Without that hypothesis, the implication does not hold. An explicit counterexample using compact subsets of $\mathbb{R}$ is $A = [0,1]$, and $A_n = [0,1] \cup \{n\}$ for $n\in \mathbb{N}$. Generally, if the ambient (metric) space is not compact, it contains a sequence $(x_n)_{n\in \mathbb{N}}$ without accumulation point, and then $A = \{x_0\}$ and $A_n = \{x_0,x_n\}$ is a counterexample.
So let's suppose that the ambient space is compact.
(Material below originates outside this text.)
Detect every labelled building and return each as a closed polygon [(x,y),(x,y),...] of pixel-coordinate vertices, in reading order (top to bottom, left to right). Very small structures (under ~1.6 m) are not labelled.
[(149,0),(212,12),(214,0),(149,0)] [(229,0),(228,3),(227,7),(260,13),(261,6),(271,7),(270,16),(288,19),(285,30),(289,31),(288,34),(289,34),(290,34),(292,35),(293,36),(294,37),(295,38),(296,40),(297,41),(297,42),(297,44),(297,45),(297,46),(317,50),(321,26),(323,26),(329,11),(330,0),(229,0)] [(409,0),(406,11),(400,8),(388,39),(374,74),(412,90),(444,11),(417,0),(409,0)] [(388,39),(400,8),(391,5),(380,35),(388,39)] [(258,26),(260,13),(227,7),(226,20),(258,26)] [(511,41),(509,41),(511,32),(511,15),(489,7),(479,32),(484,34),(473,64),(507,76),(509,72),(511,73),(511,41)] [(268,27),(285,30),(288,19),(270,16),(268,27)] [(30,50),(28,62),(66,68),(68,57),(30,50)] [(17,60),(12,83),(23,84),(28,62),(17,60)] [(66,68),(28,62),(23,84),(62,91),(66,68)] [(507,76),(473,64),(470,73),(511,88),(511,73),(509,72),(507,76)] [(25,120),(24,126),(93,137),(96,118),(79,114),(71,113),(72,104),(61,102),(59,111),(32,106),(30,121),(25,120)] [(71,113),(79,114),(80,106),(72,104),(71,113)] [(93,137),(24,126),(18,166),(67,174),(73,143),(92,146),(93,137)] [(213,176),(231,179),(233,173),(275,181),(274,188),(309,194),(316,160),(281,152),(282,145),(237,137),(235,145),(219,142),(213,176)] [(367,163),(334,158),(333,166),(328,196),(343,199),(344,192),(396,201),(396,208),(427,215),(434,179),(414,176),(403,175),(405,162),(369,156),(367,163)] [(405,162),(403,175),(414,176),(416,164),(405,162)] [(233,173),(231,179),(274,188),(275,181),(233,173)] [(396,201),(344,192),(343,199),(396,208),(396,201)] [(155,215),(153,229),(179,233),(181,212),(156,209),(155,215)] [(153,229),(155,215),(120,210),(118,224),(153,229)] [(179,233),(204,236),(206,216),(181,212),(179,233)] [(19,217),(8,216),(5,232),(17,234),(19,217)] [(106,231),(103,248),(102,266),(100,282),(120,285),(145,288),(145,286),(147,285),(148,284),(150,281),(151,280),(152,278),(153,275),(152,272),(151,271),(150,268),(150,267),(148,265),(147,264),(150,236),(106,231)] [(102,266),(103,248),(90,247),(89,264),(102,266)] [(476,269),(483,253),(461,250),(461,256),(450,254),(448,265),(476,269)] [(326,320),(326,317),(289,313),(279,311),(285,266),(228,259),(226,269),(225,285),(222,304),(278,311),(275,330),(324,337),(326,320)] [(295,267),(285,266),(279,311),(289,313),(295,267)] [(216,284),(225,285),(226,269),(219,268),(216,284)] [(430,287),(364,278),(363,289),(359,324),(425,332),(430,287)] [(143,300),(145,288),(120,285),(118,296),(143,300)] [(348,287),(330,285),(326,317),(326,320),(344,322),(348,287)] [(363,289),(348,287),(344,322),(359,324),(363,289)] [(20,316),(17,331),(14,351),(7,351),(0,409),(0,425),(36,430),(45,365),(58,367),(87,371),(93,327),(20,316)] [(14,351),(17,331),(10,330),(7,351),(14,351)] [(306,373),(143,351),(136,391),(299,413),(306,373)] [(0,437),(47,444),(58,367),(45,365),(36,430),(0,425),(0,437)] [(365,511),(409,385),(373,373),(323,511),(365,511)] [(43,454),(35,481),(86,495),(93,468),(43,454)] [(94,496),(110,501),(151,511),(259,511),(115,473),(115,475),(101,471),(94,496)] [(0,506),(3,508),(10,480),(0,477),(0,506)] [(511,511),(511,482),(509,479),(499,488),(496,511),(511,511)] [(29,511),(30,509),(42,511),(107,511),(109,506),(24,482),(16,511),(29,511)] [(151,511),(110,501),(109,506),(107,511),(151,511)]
What you have so far proves that for large enough $n$, you have $A \subset A_n^{2\varepsilon}$. For the converse inclusion, that $A_n \subset A^\varepsilon$ for all large enough $n$, you use the compactness of the ambient space. Suppose $A_n \setminus A^\varepsilon \neq\varnothing$ for infinitely many $n$. Then
$$F_n = \overline{\bigcup_{k=n}^\infty A_k\setminus A^\varepsilon}$$
is a decreasing sequence of nonempty compact sets, hence $F = \bigcap\limits_{n\in\mathbb{N}} F_n \neq \varnothing$. Now, what can be said about the points in $F$?
For the other direction,
$$d_H(A_n,A) \to 0 \implies A = \limsup_n A_n = \liminf_n A_n,$$
you have correctly shown that $A \subset \liminf_n A_n$. Now let $x\in \limsup_n A_n$. Fix $\varepsilon > 0$. Choose $N$ such that $d_H(A_n,A) < \varepsilon/2$ for $n \geqslant N$. Since $x \in \limsup_n A_n$, there is an $n_\varepsilon > N$ such that $A_{n_\varepsilon} \cap B_{\varepsilon/2}(x) \neq\varnothing$. But, for $y \in A_{n_\varepsilon}$, we also have $B_{\varepsilon/2}(y) \cap A \neq \varnothing$, and hence $B_\varepsilon(x) \cap A \neq \varnothing$. That means $x \in A^\varepsilon$. Since $\varepsilon$ was arbitrary, it follows that
$$x \in \bigcap_{\varepsilon > 0} A^\varepsilon = A.$$
A: Let's think about this.  Some directions don't work.  In space $A=[0,1]$, which is compact, let $A_n = \{ k/2^n : k=0,1,\dots,2^n\}$.  Then $d_H(A_n,A) \to 0$.  But $\limsup A_n = \liminf A_n = \bigcup A_n$ is not compact at all.